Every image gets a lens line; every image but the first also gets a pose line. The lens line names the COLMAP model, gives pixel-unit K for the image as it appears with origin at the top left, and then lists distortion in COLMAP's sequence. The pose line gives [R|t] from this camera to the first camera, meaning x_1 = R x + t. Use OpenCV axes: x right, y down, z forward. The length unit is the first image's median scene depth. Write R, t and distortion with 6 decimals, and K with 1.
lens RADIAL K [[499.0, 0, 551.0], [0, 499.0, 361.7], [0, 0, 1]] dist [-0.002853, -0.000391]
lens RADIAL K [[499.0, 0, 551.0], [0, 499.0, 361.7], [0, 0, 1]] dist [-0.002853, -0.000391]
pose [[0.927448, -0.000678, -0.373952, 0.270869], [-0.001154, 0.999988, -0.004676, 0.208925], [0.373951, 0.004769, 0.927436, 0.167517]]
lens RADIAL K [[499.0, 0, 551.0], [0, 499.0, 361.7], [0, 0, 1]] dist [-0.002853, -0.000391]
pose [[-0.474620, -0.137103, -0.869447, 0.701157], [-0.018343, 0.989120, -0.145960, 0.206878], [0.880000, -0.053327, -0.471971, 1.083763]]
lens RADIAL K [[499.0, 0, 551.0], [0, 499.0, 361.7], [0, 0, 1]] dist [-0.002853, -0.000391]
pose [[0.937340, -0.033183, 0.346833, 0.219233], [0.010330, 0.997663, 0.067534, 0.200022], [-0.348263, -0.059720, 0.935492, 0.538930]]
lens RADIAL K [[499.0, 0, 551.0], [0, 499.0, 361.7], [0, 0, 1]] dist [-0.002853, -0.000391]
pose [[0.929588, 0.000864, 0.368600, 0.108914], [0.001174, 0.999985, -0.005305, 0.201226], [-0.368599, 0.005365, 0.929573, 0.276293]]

========================================================================

== WHAT YOU NEED TO DO ==
List every line in the listing above that contains the word "pose".

== SOLUTION BELOW ==
Every image gets a lens line; every image but the first also gets a pose line. The lens line names the COLMAP model, gives pixel-unit K for the image as it appears with origin at the top left, and then lists distortion in COLMAP's sequence. The pose line gives [R|t] from this camera to the first camera, meaning x_1 = R x + t. Use OpenCV axes: x right, y down, z forward. The length unit is the first image's median scene depth. Write R, t and distortion with 6 decimals, and K with 1.
pose [[0.927448, -0.000678, -0.373952, 0.270869], [-0.001154, 0.999988, -0.004676, 0.208925], [0.373951, 0.004769, 0.927436, 0.167517]]
pose [[-0.474620, -0.137103, -0.869447, 0.701157], [-0.018343, 0.989120, -0.145960, 0.206878], [0.880000, -0.053327, -0.471971, 1.083763]]
pose [[0.937340, -0.033183, 0.346833, 0.219233], [0.010330, 0.997663, 0.067534, 0.200022], [-0.348263, -0.059720, 0.935492, 0.538930]]
pose [[0.929588, 0.000864, 0.368600, 0.108914], [0.001174, 0.999985, -0.005305, 0.201226], [-0.368599, 0.005365, 0.929573, 0.276293]]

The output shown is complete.